### Instructions for the task
The records that follow need to be output exactly as they are.

### Provided records
┄┄┄┄┄┄┄┄┄┄
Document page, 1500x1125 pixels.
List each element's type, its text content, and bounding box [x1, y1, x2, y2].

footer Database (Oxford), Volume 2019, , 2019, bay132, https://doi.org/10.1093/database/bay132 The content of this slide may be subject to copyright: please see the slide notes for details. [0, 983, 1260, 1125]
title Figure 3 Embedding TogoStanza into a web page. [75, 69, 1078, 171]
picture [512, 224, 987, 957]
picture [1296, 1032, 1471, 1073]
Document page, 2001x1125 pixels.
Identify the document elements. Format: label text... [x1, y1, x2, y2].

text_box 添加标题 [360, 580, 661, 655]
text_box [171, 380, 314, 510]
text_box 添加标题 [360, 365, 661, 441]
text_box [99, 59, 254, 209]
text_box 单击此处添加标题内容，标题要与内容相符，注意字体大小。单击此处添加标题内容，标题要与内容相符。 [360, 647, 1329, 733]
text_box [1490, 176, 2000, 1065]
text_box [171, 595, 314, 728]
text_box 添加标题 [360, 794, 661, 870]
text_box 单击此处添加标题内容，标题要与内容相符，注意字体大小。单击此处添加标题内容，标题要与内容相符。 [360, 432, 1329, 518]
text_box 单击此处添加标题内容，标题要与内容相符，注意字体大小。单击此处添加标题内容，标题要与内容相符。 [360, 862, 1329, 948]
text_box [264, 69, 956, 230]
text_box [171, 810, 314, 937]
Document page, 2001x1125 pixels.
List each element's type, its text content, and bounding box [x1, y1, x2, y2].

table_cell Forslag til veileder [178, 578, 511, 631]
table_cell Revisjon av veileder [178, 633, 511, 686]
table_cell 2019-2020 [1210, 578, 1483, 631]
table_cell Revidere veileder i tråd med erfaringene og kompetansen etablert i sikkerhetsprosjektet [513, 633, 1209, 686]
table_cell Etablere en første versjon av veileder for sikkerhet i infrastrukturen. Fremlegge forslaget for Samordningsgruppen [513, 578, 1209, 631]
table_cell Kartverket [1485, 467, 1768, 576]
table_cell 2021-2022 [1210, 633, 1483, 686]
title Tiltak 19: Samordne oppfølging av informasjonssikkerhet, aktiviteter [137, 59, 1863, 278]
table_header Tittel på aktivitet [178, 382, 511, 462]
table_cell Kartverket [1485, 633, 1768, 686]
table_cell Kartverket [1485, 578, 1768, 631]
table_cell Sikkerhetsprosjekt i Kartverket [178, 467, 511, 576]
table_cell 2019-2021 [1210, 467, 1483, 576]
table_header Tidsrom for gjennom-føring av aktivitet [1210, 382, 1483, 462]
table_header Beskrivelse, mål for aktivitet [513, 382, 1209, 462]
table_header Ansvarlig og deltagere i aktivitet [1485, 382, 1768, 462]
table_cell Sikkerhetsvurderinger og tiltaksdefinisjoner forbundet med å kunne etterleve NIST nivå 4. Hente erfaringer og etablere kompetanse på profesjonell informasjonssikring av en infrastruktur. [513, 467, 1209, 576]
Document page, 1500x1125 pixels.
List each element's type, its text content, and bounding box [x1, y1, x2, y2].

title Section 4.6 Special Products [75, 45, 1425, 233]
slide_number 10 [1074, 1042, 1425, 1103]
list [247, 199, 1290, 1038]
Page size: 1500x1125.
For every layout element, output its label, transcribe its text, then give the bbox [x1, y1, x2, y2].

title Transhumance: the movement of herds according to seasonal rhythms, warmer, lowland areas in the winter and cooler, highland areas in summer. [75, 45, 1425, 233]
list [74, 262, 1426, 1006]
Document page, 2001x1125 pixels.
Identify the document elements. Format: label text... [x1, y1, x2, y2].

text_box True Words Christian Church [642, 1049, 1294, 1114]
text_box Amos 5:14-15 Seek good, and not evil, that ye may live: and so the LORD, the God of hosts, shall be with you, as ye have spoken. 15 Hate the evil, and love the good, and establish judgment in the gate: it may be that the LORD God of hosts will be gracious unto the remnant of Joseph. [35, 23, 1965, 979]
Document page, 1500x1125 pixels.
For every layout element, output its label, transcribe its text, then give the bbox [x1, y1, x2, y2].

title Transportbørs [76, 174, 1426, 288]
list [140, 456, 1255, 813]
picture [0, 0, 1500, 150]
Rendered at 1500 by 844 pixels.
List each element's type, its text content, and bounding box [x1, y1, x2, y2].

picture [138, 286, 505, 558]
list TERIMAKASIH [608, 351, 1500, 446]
┄┄┄┄┄┄┄┄┄┄
### Exercise response
Document page, 1500x1125 pixels.
List each element's type, its text content, and bounding box [x1, y1, x2, y2].

footer Database (Oxford), Volume 2019, , 2019, bay132, https://doi.org/10.1093/database/bay132 The content of this slide may be subject to copyright: please see the slide notes for details. [0, 983, 1260, 1125]
title Figure 3 Embedding TogoStanza into a web page. [75, 69, 1078, 171]
picture [512, 224, 987, 957]
picture [1296, 1032, 1471, 1073]
Document page, 2001x1125 pixels.
Identify the document elements. Format: label text... [x1, y1, x2, y2].

text_box 添加标题 [360, 580, 661, 655]
text_box [171, 380, 314, 510]
text_box 添加标题 [360, 365, 661, 441]
text_box [99, 59, 254, 209]
text_box 单击此处添加标题内容，标题要与内容相符，注意字体大小。单击此处添加标题内容，标题要与内容相符。 [360, 647, 1329, 733]
text_box [1490, 176, 2000, 1065]
text_box [171, 595, 314, 728]
text_box 添加标题 [360, 794, 661, 870]
text_box 单击此处添加标题内容，标题要与内容相符，注意字体大小。单击此处添加标题内容，标题要与内容相符。 [360, 432, 1329, 518]
text_box 单击此处添加标题内容，标题要与内容相符，注意字体大小。单击此处添加标题内容，标题要与内容相符。 [360, 862, 1329, 948]
text_box [264, 69, 956, 230]
text_box [171, 810, 314, 937]
Document page, 2001x1125 pixels.
List each element's type, its text content, and bounding box [x1, y1, x2, y2].

table_cell Forslag til veileder [178, 578, 511, 631]
table_cell Revisjon av veileder [178, 633, 511, 686]
table_cell 2019-2020 [1210, 578, 1483, 631]
table_cell Revidere veileder i tråd med erfaringene og kompetansen etablert i sikkerhetsprosjektet [513, 633, 1209, 686]
table_cell Etablere en første versjon av veileder for sikkerhet i infrastrukturen. Fremlegge forslaget for Samordningsgruppen [513, 578, 1209, 631]
table_cell Kartverket [1485, 467, 1768, 576]
table_cell 2021-2022 [1210, 633, 1483, 686]
title Tiltak 19: Samordne oppfølging av informasjonssikkerhet, aktiviteter [137, 59, 1863, 278]
table_header Tittel på aktivitet [178, 382, 511, 462]
table_cell Kartverket [1485, 633, 1768, 686]
table_cell Kartverket [1485, 578, 1768, 631]
table_cell Sikkerhetsprosjekt i Kartverket [178, 467, 511, 576]
table_cell 2019-2021 [1210, 467, 1483, 576]
table_header Tidsrom for gjennom-føring av aktivitet [1210, 382, 1483, 462]
table_header Beskrivelse, mål for aktivitet [513, 382, 1209, 462]
table_header Ansvarlig og deltagere i aktivitet [1485, 382, 1768, 462]
table_cell Sikkerhetsvurderinger og tiltaksdefinisjoner forbundet med å kunne etterleve NIST nivå 4. Hente erfaringer og etablere kompetanse på profesjonell informasjonssikring av en infrastruktur. [513, 467, 1209, 576]
Document page, 1500x1125 pixels.
List each element's type, its text content, and bounding box [x1, y1, x2, y2].

title Section 4.6 Special Products [75, 45, 1425, 233]
slide_number 10 [1074, 1042, 1425, 1103]
list [247, 199, 1290, 1038]
Page size: 1500x1125.
For every layout element, output its label, transcribe its text, then give the bbox [x1, y1, x2, y2].

title Transhumance: the movement of herds according to seasonal rhythms, warmer, lowland areas in the winter and cooler, highland areas in summer. [75, 45, 1425, 233]
list [74, 262, 1426, 1006]
Document page, 2001x1125 pixels.
Identify the document elements. Format: label text... [x1, y1, x2, y2].

text_box True Words Christian Church [642, 1049, 1294, 1114]
text_box Amos 5:14-15 Seek good, and not evil, that ye may live: and so the LORD, the God of hosts, shall be with you, as ye have spoken. 15 Hate the evil, and love the good, and establish judgment in the gate: it may be that the LORD God of hosts will be gracious unto the remnant of Joseph. [35, 23, 1965, 979]
Document page, 1500x1125 pixels.
For every layout element, output its label, transcribe its text, then give the bbox [x1, y1, x2, y2].

title Transportbørs [76, 174, 1426, 288]
list [140, 456, 1255, 813]
picture [0, 0, 1500, 150]
Rendered at 1500 by 844 pixels.
List each element's type, its text content, and bounding box [x1, y1, x2, y2].

picture [138, 286, 505, 558]
list TERIMAKASIH [608, 351, 1500, 446]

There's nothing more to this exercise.